Aim of the exercise:
Your copy of the listing should be exact and should contain no pictures.

Dataset excerpt:
%%
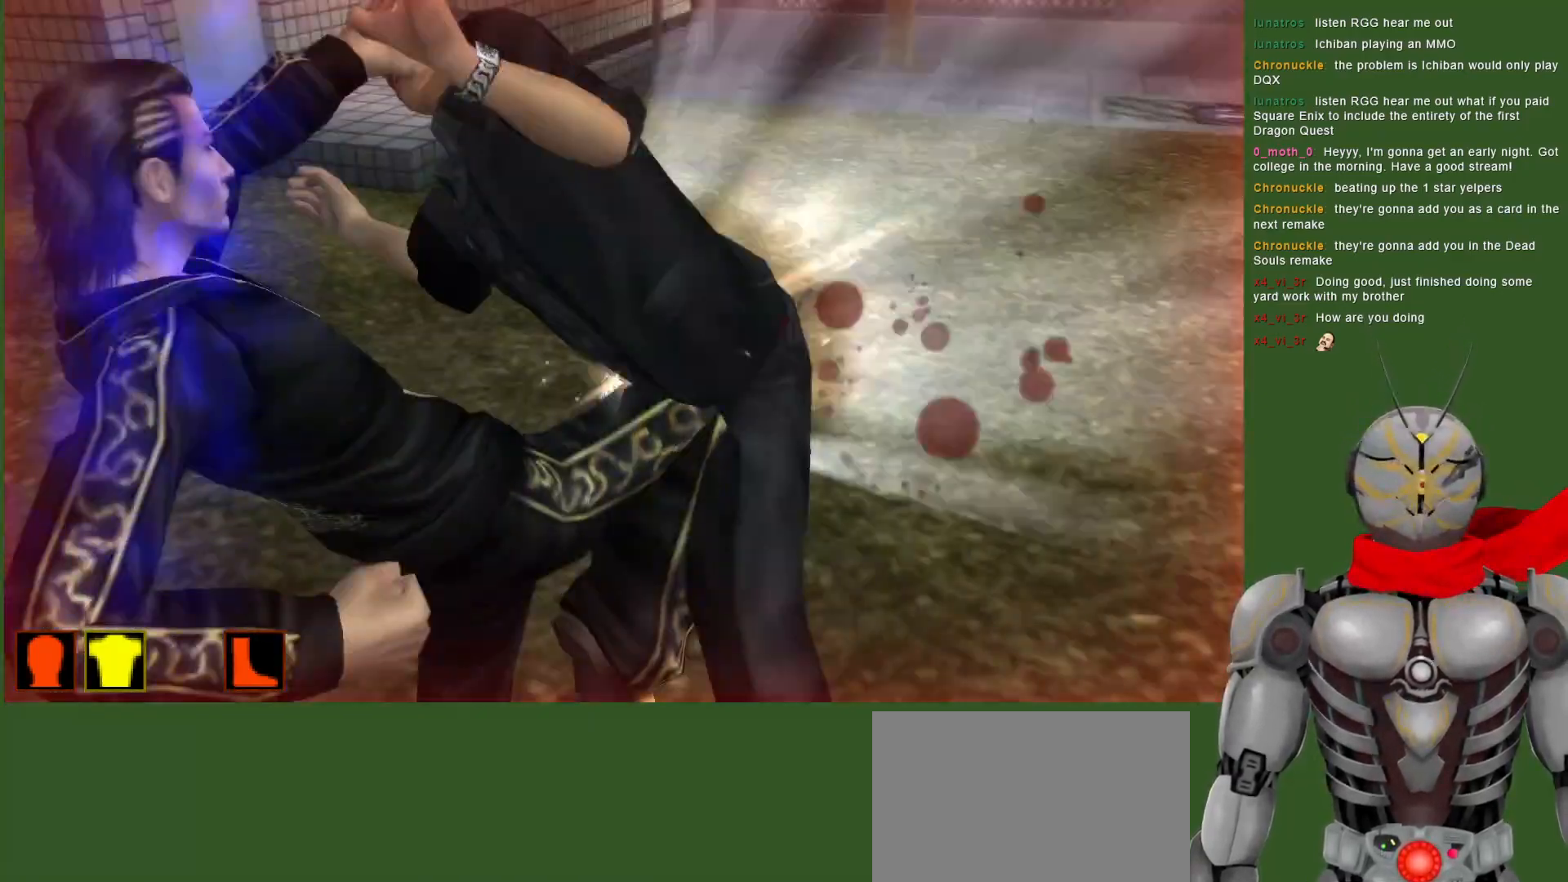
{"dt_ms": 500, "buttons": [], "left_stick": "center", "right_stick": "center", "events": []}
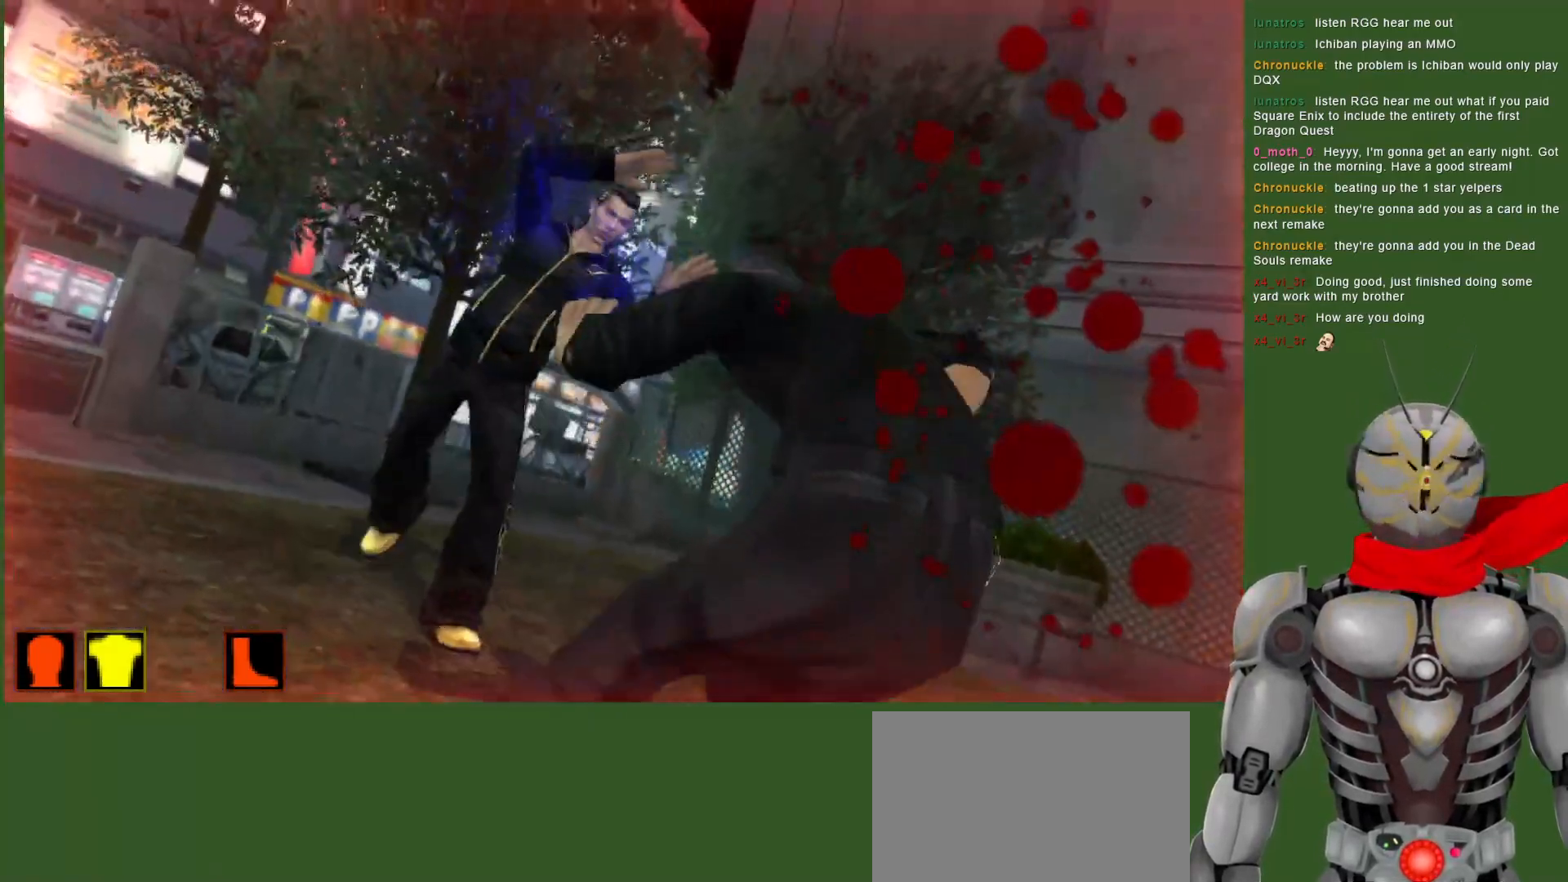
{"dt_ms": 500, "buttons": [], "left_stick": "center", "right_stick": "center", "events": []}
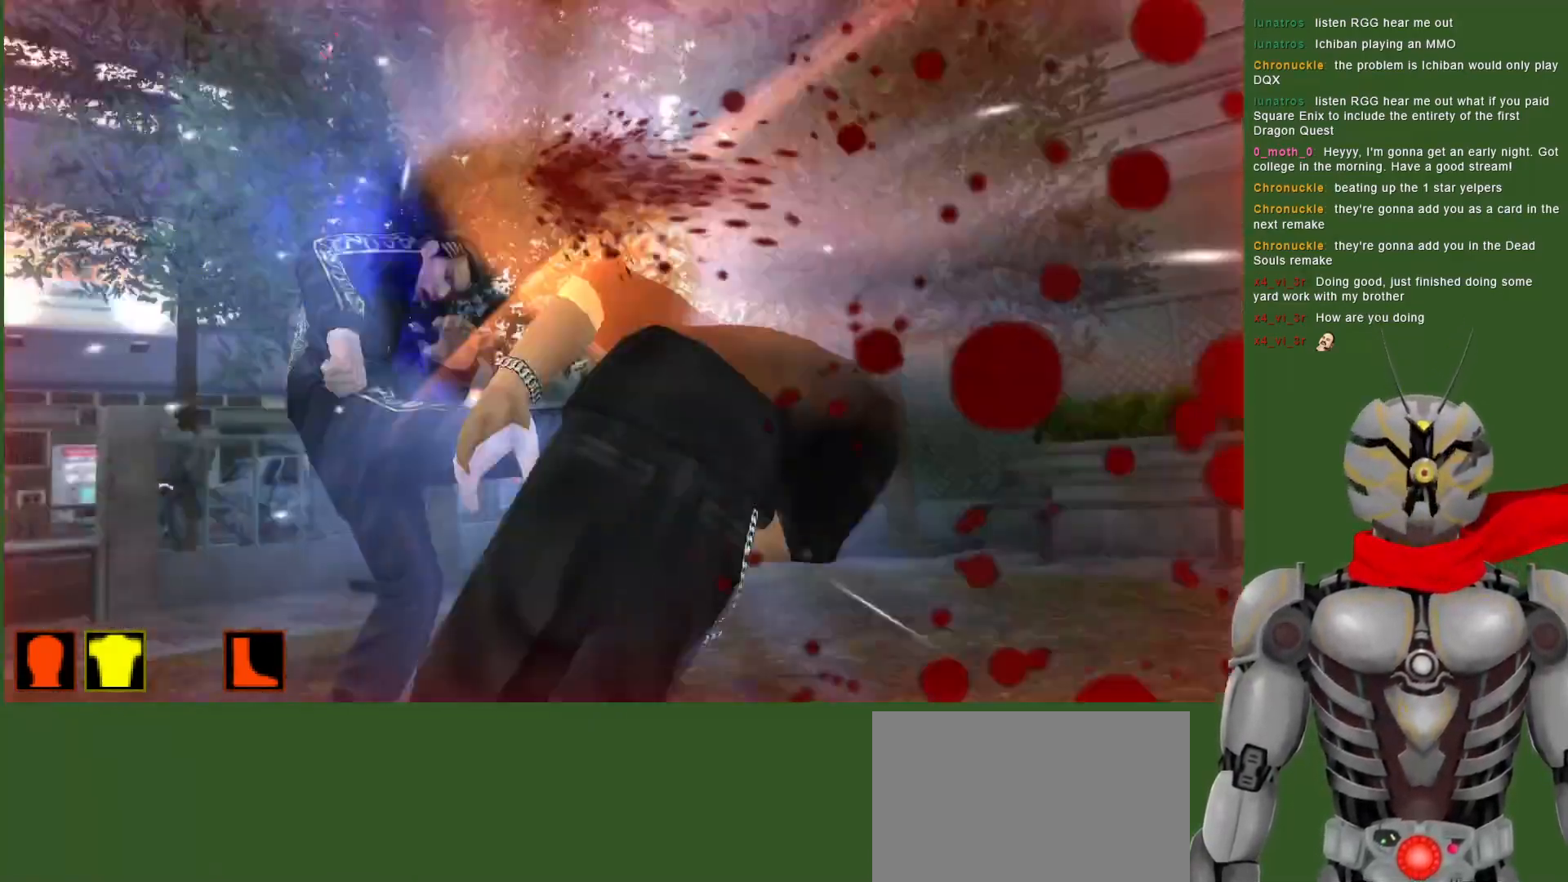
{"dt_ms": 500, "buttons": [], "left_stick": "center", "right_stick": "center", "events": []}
%%
Written solution:
{"dt_ms": 500, "buttons": [], "left_stick": "center", "right_stick": "center", "events": []}
{"dt_ms": 500, "buttons": [], "left_stick": "center", "right_stick": "center", "events": []}
{"dt_ms": 500, "buttons": [], "left_stick": "center", "right_stick": "center", "events": []}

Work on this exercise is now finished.